Registro de imóveis pede reconhecimento municipal
No Cartório de Registro de Imóveis, um dos responsáveis pelo órgão, João Cesar Martins, esclarece que a Prefeitura de Barra Velha deve emitir um documento reconhecendo que os imóveis daquela rua pertencem a Balneário Piçarras. “Sem esse documento, nós não podemos realizar qualquer trâmite”, explica. O documento deve ser feito individual por lote ou residência e solicitado na Prefeitura.
“Barra Velha deve formalizar a transferência”, enalteceu Martins, que esteve reunido com a tabeliã de Barra Velha, na tarde de quarta-feira, 15, justamente para tratar deste assunto. “Para que o imóvel passe a tramitar por Balneário Piçarras, esse ofício da Prefeitura de Barra Velha é essencial”, frisou.

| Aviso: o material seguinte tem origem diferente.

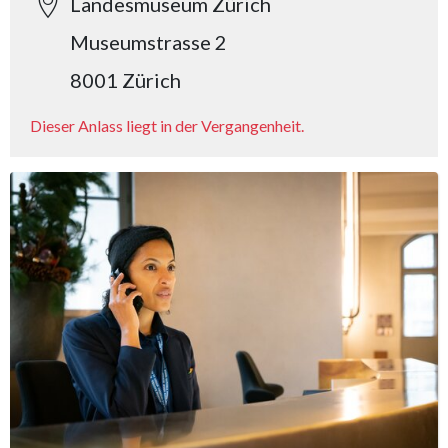
Landesmuseum Zürich
Museumstrasse 2
8001 Zürich
Dieser Anlass liegt in der Vergangenheit.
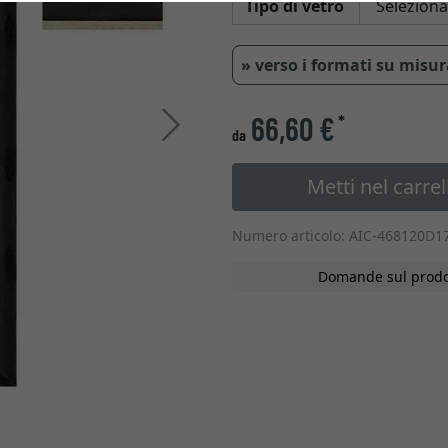
Tipo di vetro
» verso i formati su misu
66,60 €
*
Avanti
da
Metti nel carrel
Numero articolo: AIC-468120D1
Domande sul prodo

Já há casos de proprietários que procuraram os cartórios para realizar transferências e tiveram que realizar este trâmite.
Da mesma forma, a solicitação de alvará de construção ou qualquer outro documento que necessite da autorização do município piçarrense deverá ser solicitado com o atestado de transferência de domicílio. “A Lei Estadual define os limites geograficamente, mas não há lei que normatize essa transferência de ruas”, finaliza, ressaltando que o documento deve ser anexado à escritura do imóvel, evitando futuros transtornos.